PROBLEM TO SOLVE:
Transcribe all the data below exactly, leaving its pictures out.

DATA FOR THIS TASK:
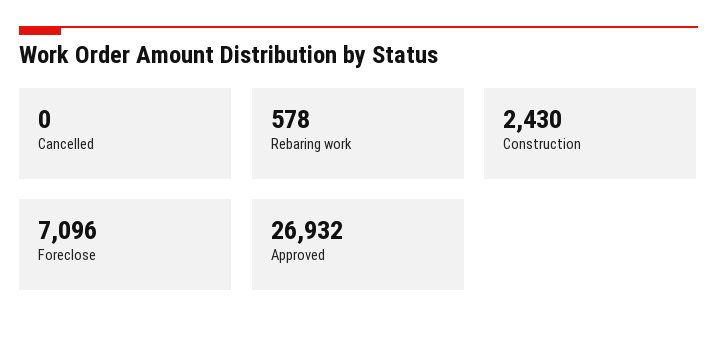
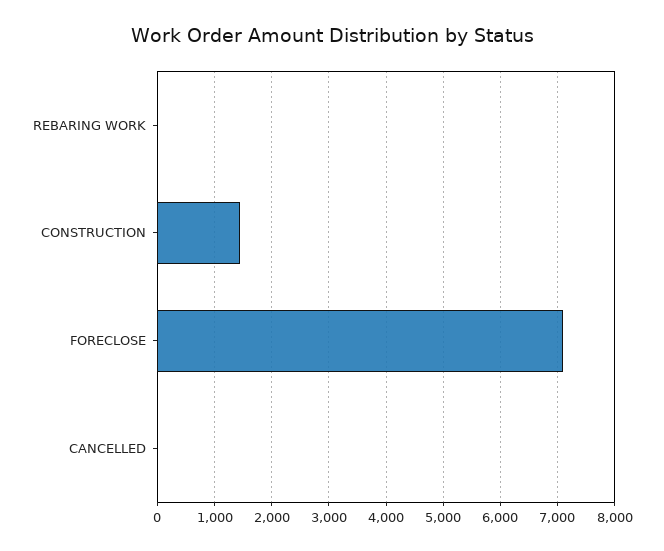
  {
    "Cancelled": 0,
-   "Rebaring work": 578,
+   "Rebaring work": 0,
-   "Construction": 2430,
+   "Construction": 1400,
-   "Foreclose": 7096,
+   "Foreclose": 7096
-   "Approved": 26932
  }

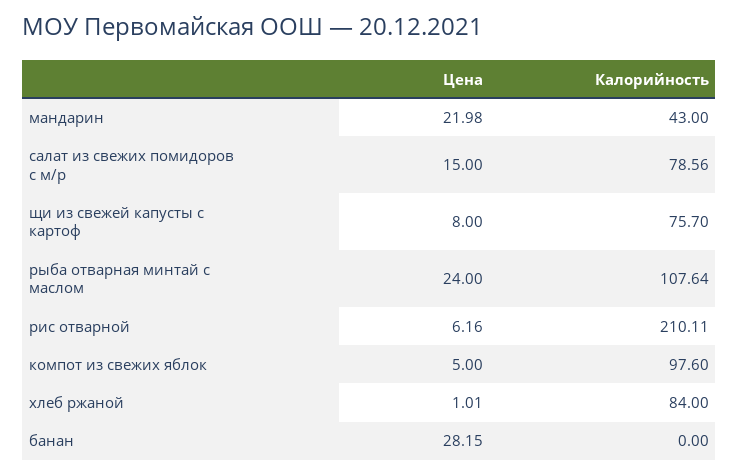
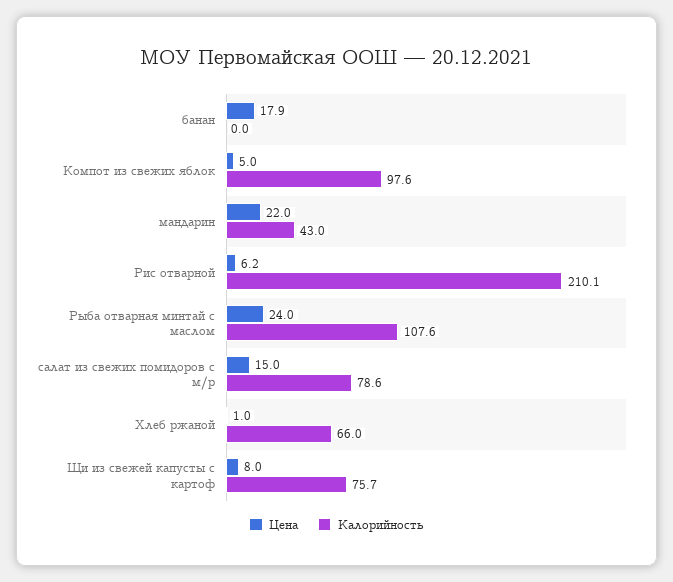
  {
    "Цена": {
      "мандарин": 21.98,
      "салат из свежих помидоров с м/р": 15,
      "щи из свежей капусты с картоф": 8,
      "рыба отварная минтай с маслом": 24,
      "рис отварной": 6.16,
      "компот из свежих яблок": 5,
      "хлеб ржаной": 1.01,
-     "банан": 28.15
+     "банан": 17.9
    },
    "Калорийность": {
      "мандарин": 43,
      "салат из свежих помидоров с м/р": 78.56,
      "щи из свежей капусты с картоф": 75.7,
      "рыба отварная минтай с маслом": 107.64,
      "рис отварной": 210.11,
      "компот из свежих яблок": 97.6,
-     "хлеб ржаной": 84,
+     "хлеб ржаной": 66,
      "банан": 0
    }
  }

RESULT OF THE EXERCISE:
  {
    "Cancelled": 0,
-   "Rebaring work": 578,
+   "Rebaring work": 0,
-   "Construction": 2430,
+   "Construction": 1400,
-   "Foreclose": 7096,
+   "Foreclose": 7096
-   "Approved": 26932
  }

  {
    "Цена": {
      "мандарин": 21.98,
      "салат из свежих помидоров с м/р": 15,
      "щи из свежей капусты с картоф": 8,
      "рыба отварная минтай с маслом": 24,
      "рис отварной": 6.16,
      "компот из свежих яблок": 5,
      "хлеб ржаной": 1.01,
-     "банан": 28.15
+     "банан": 17.9
    },
    "Калорийность": {
      "мандарин": 43,
      "салат из свежих помидоров с м/р": 78.56,
      "щи из свежей капусты с картоф": 75.7,
      "рыба отварная минтай с маслом": 107.64,
      "рис отварной": 210.11,
      "компот из свежих яблок": 97.6,
-     "хлеб ржаной": 84,
+     "хлеб ржаной": 66,
      "банан": 0
    }
  }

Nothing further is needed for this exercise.